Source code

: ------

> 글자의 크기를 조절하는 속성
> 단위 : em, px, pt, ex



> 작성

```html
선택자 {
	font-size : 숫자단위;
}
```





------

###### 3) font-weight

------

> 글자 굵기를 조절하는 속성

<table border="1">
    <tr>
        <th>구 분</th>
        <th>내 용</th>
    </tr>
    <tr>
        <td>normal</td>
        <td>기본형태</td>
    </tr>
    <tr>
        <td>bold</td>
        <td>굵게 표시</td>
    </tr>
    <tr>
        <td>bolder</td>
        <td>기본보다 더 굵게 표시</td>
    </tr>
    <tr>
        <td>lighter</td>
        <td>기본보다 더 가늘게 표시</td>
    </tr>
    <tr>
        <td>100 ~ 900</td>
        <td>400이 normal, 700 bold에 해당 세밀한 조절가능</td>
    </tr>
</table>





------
▬▬▬▬▬▬
The answer must be every line of the data that contains the word "normal".

_Solution_:
        <td>normal</td>
        <td>400이 normal, 700 bold에 해당 세밀한 조절가능</td>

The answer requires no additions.